During routine inspections of the Forth Road Bridge by the operator, a crack in the pivot of one of the truss end links was discovered in late December 2015. This resulted in the bridge, one of the main transport links in the area being closed over the festive period and lengthy diversions.
The changeout of the affected steelwork took 18 months to complete, largely slowed down by the traditional scaffolding having to be continually modified to react to the changing work scope and with the scaffolders impeded with a lack of suitable steelwork for their connections into the structure.
Roll into 2017 and Transport Scotland decided to change the remaining seven end links as a precaution. The Spencer Group were awarded the contract, and they contracted HAKI Access to design, engineer and install a bespoke access system for their project.
A flexible, quick to install suspended access solution comprising of a platform to the underside of the location, a scaffold around the steelwork to be replaced and personnel access to both structures.
The system was required to be designed and engineered by HAKI Access, put through a Cat III check by us before a separate check by the operators chosen internal engineers and choice of Cat III checker.
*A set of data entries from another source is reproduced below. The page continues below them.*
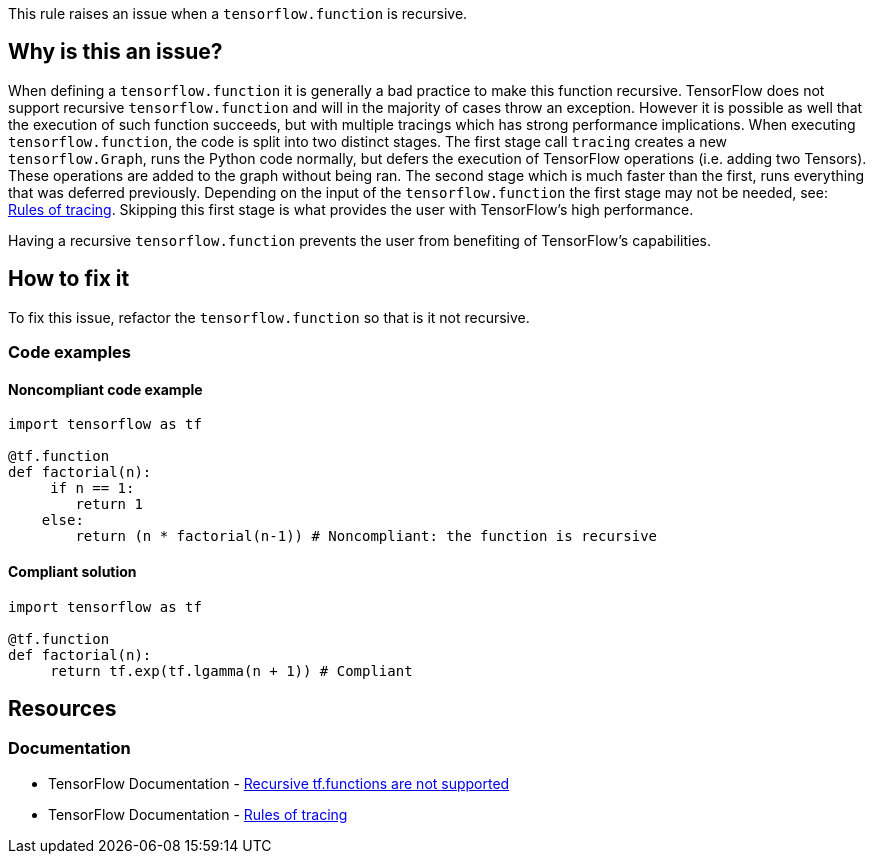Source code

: This rule raises an issue when a `tensorflow.function` is recursive.

== Why is this an issue?

When defining a `tensorflow.function` it is generally a bad practice to make this function recursive. TensorFlow does not 
support recursive `tensorflow.function` and will in the majority of cases throw an exception. However it is possible as 
well that the execution of such function succeeds, but with multiple tracings which has strong performance implications.
When executing `tensorflow.function`, the code is split into two distinct stages. 
The first stage call `tracing` creates a new `tensorflow.Graph`, runs the Python code normally, 
but defers the execution of TensorFlow operations (i.e. adding two Tensors). These operations are added to the graph without being ran.
The second stage which is much faster than the first, runs everything that was deferred previously.
Depending on the input of the `tensorflow.function` the first stage may not be needed, see: https://www.tensorflow.org/guide/function#rules_of_tracing[Rules of tracing].
Skipping this first stage is what provides the user with TensorFlow's high performance.

Having a recursive `tensorflow.function` prevents the user from benefiting of TensorFlow's capabilities.

== How to fix it

To fix this issue, refactor the `tensorflow.function` so that is it not recursive.

=== Code examples

==== Noncompliant code example

[source,python,diff-id=1,diff-type=noncompliant]
----
import tensorflow as tf

@tf.function
def factorial(n):
     if n == 1:
        return 1
    else:
        return (n * factorial(n-1)) # Noncompliant: the function is recursive
----

==== Compliant solution

[source,python,diff-id=1,diff-type=compliant]
----
import tensorflow as tf

@tf.function
def factorial(n):
     return tf.exp(tf.lgamma(n + 1)) # Compliant
----


== Resources
=== Documentation

* TensorFlow Documentation - https://www.tensorflow.org/guide/function#recursive_tffunctions_are_not_supported[Recursive tf.functions are not supported]
* TensorFlow Documentation - https://www.tensorflow.org/guide/function#rules_of_tracing[Rules of tracing]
HAKI Access specified a completely unique hybrid solution, the kind of which we are sure has never been attempted before, certainly not, at least, in the UK. A TechniSpan 750 suspended access platform was designed as it’s easily capable of spanning the 10m between structural pick-ups while retaining the strength required to support a five-lift scaffold in its entirety from the platform in addition to personnel and wind loads experienced in such an extreme environment. No other suspended access platform from within our portfolio
has the capacity to bear such high loads. This in turn was mated with a compatible bay sized HAKI Universal scaffold constructed from the platform deck level and giving the contractors five working lifts to access all areas of the scaffold.
A number of scenario drawings and checks were completed prior to installation to allow the platform to be opened up and allow the lifting in of steelwork from river level, and a host of hop-ups and variations on the five-lift scaffold were all designed and checked in advance to give the project the flexibility it needed to succeed.
An 80% reduction in installation time over traditional scaffolding in this area assisted the overall project in its successful delivery and the additional pre-mobilisation engineering works allowed for the majority of modifications required without the project being halted while assessments were completed.
HAKI Access offered CAD and engineering support for the project duration to allow the client to react to unforeseen circumstances and the swift removal of the system allowed normal bridge operations to resume earlier than planned.